### TRECHO DA PÁGINA:
==*==

A escalada da violência contra a mulher em todo o Brasil é um dos alertas contidos no novo relatório da Anistia Internacional. A organização reúne dados de diferentes fontes sobre assuntos ligados aos direitos humanos e nos números do Fórum Brasileiro de Segurança Pública, encontrou uma realidade que se agrava ano após ano.
Quatro mulheres foram mortas por dia no Brasil no primeiro semestre de 2022. Foram 699 feminicídios só até a metade do ano. Um aumento de mais de 3% em relação ao mesmo período de 2021. E quase 11% a mais do que no primeiro semestre de 2019.
O mesmo recorte aponta que 62% das mulheres vítimas de feminicídio no país são negras. E a violação aos direitos humanos da população negra, sejam mulheres ou homens, aparece ainda em outros pontos do relatório da Anistia Internacional. É a que mais morre em confrontos com a polícia e a mais afetada por eventos climáticos extremos. Para Jurema Weneck, diretora-executiva da Anistia, é preciso um trabalho envolvendo governo e Justiça para que haja mudança nesse quadro.

==*==

Itens de dados:
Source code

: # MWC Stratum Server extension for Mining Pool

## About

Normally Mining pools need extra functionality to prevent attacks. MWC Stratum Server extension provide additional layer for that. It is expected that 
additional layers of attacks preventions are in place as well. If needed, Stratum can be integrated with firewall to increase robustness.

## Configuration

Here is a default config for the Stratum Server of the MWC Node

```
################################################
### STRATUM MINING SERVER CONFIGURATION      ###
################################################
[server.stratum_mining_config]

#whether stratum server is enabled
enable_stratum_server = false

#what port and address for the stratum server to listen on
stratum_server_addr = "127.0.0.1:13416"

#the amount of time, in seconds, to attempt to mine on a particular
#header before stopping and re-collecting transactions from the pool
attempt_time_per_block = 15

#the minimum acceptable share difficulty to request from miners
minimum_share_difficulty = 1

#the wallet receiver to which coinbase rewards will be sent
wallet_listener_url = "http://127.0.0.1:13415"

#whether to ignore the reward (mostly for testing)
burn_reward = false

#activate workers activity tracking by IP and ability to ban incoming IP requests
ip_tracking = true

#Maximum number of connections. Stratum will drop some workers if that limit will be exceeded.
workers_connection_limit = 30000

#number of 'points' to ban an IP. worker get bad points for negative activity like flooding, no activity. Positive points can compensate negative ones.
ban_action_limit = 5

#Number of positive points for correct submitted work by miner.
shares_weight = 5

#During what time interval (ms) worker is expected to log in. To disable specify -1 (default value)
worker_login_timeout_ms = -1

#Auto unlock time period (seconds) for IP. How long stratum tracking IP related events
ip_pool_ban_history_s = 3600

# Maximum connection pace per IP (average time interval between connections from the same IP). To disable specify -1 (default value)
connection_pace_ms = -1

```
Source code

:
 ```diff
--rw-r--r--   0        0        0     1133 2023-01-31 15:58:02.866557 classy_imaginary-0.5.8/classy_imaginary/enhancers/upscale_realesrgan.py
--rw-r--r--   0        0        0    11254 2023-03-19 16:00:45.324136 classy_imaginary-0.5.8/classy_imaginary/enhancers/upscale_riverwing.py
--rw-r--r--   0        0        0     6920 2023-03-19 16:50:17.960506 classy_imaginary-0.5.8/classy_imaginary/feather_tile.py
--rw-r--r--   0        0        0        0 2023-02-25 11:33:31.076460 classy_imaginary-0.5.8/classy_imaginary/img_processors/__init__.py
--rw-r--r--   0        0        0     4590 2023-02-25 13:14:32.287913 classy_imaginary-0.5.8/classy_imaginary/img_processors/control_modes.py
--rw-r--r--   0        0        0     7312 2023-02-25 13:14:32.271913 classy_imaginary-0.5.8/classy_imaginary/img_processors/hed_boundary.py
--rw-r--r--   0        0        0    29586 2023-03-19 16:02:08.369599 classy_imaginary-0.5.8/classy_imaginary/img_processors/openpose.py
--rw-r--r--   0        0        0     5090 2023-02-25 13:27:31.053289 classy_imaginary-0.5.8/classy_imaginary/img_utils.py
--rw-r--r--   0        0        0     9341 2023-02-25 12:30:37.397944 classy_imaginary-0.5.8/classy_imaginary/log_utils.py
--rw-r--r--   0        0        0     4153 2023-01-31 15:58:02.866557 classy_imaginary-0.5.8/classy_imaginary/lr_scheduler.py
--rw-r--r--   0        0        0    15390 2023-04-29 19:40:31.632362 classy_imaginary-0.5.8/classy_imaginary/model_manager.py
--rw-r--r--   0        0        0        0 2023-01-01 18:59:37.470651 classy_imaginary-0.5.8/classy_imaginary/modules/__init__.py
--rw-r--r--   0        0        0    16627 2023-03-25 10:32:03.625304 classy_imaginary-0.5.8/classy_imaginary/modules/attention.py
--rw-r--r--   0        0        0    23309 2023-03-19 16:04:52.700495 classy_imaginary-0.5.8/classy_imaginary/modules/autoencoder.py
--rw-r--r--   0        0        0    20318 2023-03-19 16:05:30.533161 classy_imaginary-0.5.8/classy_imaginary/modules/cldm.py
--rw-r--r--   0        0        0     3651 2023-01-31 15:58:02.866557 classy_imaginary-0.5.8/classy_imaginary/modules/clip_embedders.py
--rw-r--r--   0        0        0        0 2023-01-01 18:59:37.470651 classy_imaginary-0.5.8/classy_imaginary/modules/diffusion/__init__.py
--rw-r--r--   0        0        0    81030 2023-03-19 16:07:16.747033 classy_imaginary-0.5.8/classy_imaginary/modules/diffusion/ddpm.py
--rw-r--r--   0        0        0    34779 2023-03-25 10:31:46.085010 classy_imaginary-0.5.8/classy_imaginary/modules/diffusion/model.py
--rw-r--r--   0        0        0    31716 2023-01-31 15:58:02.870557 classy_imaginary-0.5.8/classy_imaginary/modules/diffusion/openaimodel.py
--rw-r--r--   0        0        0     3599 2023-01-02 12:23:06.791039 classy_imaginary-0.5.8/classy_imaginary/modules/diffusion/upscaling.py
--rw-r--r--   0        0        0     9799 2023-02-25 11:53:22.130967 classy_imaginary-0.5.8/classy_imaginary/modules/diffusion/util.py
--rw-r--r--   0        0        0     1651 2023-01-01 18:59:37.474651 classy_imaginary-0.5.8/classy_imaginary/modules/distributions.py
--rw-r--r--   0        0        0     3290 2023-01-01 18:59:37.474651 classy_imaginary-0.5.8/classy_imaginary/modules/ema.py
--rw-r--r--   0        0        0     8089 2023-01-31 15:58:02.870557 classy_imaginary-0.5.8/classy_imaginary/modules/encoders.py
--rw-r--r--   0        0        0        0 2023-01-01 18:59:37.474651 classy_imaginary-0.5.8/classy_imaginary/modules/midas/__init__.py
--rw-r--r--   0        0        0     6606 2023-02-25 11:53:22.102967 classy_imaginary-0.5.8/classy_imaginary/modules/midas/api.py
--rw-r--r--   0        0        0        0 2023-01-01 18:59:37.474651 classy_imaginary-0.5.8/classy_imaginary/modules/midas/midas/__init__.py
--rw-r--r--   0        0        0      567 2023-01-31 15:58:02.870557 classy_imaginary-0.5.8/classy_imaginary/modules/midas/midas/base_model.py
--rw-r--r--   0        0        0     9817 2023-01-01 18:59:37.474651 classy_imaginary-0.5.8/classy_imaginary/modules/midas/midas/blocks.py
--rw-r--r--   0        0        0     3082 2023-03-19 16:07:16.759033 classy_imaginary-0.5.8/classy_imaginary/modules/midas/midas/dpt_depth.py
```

==*==

### EXERCÍCIOS:
[A] Responda com base no texto sobre a violência contra a mulher:
(i) Quantos feminicídios ocorreram no Brasil até a metade de 2022?
(ii) Que percentual das mulheres vítimas de feminicídio no país são negras?
(iii) Que cargo Jurema Weneck ocupa na Anistia Internacional?
[B] Dê continuidade ao texto sobre a violência contra a mulher a partir da última frase apresentada.

### RESPOSTAS:
[A]
(i) 699 feminicídios.
(ii) 62%.
(iii) Diretora-executiva.

[B]
“Isso fala, na verdade, de que o racismo não foi enfrentado como deve. O Estado e os governos, o sistema de Justiça e o Congresso não interpuseram ferramentas para proteger a vida das pessoas negras. É preciso que se faça diferente em 2023 para que a gente não repita esse 2022 onde o racismo venceu infelizmente”, alerta Jurema.